In the past, dentists have often warned that the acidic nature of alcohol can damage teeth. But a recent study published in the Journal of Agriculture and Food Chemistry has found that antioxidants in wine can prevent certain bacteria from sticking to your gums. This bacteria is known to cause plaque, cavities, and periodontal disease.
According to the study’s authors, led by Dr. Victora Moreno-Arribas from the Spanish National Research Council in Madrid, this new discovery could lead to the development of “wine-inspired” toothpastes and mouthwashes that contain these beneficial antioxidants. There’s no word yet on whether you’d be able to get these in “pinot noir” or “chardonnay” flavors.
The study’s findings also suggest that antioxidants in red wine are more effective at preventing bacteria from sticking to lab-grown “gum tissue” cells than commercially available grape seed and red wine extracts. “Oral cells normally constitute a physical barrier that prevent infections,” explains Moreno-Arribas. “But bacterial adhesion to host tissues constitutes a key step in the infectious process.”

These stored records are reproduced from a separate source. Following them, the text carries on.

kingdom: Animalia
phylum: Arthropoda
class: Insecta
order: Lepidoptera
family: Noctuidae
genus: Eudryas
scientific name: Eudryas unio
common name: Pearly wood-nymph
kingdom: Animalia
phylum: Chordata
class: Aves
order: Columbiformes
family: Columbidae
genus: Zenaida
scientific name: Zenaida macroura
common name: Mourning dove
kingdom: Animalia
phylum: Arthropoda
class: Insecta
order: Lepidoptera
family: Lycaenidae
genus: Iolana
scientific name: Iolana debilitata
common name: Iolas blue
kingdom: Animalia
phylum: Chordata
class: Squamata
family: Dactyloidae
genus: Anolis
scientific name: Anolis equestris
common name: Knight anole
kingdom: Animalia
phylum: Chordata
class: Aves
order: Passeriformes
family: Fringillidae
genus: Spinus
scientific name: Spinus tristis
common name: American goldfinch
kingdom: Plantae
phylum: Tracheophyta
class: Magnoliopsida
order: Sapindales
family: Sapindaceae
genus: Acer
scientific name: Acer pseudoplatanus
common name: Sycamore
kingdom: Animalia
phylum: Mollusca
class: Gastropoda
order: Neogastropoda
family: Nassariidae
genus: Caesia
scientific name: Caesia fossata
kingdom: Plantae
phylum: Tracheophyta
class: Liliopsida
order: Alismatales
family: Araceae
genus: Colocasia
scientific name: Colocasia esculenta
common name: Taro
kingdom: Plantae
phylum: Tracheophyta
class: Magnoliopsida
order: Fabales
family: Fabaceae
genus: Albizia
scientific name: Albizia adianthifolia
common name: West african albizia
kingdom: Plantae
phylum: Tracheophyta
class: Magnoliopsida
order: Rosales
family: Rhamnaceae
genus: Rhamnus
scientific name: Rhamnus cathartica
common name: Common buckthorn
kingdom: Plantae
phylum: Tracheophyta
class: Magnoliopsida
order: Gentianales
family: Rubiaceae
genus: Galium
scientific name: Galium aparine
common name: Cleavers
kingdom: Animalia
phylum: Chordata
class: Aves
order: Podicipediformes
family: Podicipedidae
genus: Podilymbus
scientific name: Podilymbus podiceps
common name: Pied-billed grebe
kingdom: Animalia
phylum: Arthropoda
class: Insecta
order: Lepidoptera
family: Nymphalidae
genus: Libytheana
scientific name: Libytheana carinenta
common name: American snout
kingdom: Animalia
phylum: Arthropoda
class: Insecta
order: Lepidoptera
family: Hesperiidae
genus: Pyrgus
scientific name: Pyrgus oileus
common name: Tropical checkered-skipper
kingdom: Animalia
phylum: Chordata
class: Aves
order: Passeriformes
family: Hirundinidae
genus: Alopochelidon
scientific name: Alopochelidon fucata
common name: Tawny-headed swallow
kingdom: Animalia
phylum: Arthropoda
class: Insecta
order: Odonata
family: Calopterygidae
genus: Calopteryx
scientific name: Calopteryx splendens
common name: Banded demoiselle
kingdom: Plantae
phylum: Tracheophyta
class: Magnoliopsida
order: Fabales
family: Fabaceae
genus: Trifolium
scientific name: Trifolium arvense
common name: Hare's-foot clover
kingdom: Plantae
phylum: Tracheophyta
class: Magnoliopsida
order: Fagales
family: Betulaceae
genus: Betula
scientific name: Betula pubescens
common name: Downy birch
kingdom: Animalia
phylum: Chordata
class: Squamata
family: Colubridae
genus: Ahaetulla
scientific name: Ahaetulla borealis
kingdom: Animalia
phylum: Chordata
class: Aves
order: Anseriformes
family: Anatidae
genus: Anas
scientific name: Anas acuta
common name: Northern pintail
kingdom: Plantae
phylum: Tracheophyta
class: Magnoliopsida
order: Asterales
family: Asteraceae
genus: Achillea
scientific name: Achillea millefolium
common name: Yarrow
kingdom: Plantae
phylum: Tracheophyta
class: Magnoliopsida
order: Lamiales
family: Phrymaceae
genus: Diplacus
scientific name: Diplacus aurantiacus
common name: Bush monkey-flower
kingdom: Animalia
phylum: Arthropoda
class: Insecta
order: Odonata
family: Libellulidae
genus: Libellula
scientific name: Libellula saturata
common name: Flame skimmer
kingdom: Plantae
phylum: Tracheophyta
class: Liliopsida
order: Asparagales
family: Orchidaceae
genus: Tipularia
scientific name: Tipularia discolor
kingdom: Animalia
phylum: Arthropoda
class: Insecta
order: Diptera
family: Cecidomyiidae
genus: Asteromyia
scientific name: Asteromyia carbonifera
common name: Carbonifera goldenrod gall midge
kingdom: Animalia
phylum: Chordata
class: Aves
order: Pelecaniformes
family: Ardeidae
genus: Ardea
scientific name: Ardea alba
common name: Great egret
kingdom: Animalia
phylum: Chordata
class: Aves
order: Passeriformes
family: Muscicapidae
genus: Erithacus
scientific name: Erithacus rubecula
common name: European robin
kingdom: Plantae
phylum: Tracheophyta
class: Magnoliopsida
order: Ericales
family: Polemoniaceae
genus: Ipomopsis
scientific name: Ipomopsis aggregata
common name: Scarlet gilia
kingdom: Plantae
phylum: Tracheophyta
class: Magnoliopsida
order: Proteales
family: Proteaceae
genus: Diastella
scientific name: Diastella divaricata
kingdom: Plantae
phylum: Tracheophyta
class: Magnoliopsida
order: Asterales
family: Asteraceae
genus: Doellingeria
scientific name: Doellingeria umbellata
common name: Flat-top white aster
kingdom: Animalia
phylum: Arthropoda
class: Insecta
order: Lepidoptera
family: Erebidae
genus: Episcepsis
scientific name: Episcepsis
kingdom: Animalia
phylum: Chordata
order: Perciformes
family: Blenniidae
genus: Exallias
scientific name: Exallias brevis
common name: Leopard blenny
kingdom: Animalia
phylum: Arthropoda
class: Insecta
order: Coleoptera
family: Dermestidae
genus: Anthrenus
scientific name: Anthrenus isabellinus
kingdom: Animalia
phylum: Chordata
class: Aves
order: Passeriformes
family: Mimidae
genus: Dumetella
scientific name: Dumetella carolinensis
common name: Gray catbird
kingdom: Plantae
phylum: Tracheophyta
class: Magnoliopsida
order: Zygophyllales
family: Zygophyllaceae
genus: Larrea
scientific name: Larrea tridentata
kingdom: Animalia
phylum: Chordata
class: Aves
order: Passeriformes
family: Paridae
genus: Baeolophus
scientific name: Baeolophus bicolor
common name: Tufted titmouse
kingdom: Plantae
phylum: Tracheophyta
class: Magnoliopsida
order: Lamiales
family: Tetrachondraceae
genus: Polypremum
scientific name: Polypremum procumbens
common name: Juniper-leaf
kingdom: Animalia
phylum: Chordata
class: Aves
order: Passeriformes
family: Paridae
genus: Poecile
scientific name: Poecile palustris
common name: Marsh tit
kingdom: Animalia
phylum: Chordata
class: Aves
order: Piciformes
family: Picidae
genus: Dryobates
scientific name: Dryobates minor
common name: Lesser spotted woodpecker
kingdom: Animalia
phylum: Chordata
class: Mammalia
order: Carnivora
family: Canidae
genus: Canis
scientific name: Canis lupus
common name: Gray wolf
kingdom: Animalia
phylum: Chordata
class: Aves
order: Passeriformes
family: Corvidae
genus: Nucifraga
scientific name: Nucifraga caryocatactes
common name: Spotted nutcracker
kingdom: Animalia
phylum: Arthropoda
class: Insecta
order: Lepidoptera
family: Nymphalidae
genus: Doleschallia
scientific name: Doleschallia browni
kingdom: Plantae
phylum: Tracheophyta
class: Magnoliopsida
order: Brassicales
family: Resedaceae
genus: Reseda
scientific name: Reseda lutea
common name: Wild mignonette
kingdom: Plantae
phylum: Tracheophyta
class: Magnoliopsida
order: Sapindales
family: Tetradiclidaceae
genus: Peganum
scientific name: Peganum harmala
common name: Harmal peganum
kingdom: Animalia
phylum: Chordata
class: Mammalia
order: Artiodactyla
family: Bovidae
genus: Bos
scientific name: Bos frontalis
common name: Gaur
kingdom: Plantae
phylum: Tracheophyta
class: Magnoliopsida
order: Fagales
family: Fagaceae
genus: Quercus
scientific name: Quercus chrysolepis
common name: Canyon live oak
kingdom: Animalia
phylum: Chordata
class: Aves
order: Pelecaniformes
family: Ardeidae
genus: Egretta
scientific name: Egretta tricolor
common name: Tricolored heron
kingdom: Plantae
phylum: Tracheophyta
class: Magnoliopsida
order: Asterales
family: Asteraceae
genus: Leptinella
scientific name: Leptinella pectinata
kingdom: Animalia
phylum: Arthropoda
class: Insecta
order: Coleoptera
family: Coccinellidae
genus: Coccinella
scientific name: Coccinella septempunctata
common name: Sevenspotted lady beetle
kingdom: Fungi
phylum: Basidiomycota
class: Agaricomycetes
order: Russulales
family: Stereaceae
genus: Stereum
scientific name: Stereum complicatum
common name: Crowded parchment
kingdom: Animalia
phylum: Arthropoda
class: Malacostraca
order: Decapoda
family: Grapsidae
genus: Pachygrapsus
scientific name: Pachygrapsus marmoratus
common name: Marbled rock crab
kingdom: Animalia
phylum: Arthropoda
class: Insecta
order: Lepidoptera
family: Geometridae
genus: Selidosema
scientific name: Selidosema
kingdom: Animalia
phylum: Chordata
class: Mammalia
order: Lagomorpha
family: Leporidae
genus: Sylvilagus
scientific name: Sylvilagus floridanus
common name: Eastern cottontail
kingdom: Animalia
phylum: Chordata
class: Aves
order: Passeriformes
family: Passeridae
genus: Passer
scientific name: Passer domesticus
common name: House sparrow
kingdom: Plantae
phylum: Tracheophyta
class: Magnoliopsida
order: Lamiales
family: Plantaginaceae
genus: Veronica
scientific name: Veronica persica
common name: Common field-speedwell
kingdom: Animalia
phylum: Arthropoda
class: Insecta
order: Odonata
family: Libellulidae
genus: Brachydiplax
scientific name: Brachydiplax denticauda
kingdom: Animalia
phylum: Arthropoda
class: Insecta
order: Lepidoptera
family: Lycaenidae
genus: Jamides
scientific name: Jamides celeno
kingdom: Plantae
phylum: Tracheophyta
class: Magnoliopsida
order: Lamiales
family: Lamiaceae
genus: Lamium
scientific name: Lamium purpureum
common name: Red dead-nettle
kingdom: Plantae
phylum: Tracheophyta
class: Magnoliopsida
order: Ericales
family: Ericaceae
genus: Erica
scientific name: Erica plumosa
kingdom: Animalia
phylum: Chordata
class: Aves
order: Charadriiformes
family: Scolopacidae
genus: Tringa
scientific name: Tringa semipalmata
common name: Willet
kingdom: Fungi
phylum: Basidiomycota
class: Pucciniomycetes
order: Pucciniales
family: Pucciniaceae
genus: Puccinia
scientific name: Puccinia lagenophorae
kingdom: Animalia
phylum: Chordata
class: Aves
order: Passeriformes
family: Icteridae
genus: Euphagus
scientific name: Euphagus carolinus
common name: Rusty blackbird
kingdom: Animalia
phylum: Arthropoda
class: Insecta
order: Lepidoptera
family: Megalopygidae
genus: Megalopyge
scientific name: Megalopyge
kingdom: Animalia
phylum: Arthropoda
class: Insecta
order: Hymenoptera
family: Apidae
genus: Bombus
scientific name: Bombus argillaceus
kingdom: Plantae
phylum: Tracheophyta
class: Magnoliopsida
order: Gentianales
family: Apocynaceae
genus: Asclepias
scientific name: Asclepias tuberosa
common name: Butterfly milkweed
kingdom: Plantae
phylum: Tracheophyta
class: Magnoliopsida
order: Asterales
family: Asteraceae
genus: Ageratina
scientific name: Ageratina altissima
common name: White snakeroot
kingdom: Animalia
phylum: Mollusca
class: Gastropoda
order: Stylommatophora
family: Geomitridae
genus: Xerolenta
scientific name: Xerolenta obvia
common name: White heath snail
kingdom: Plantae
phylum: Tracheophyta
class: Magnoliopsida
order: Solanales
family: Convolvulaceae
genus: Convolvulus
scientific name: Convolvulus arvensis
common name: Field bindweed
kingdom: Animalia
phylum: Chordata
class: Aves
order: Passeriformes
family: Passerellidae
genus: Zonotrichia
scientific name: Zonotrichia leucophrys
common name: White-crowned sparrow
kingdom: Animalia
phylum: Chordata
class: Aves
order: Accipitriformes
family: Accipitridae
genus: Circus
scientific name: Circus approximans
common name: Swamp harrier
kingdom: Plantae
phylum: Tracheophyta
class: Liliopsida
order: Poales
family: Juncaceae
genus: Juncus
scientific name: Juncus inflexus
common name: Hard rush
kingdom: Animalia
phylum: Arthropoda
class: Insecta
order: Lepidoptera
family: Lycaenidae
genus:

When these wines are digested in the mouth, the antioxidants are believed to produce molecules that could benefit our oral health. “Delivery methods for these compounds to treat oral disorders should be optimized,” says Moregno-Arribas. “Mouthwashes and chewing gums have been proposed as interesting matrices for the application of dietary polyphenols in the management of oral health.”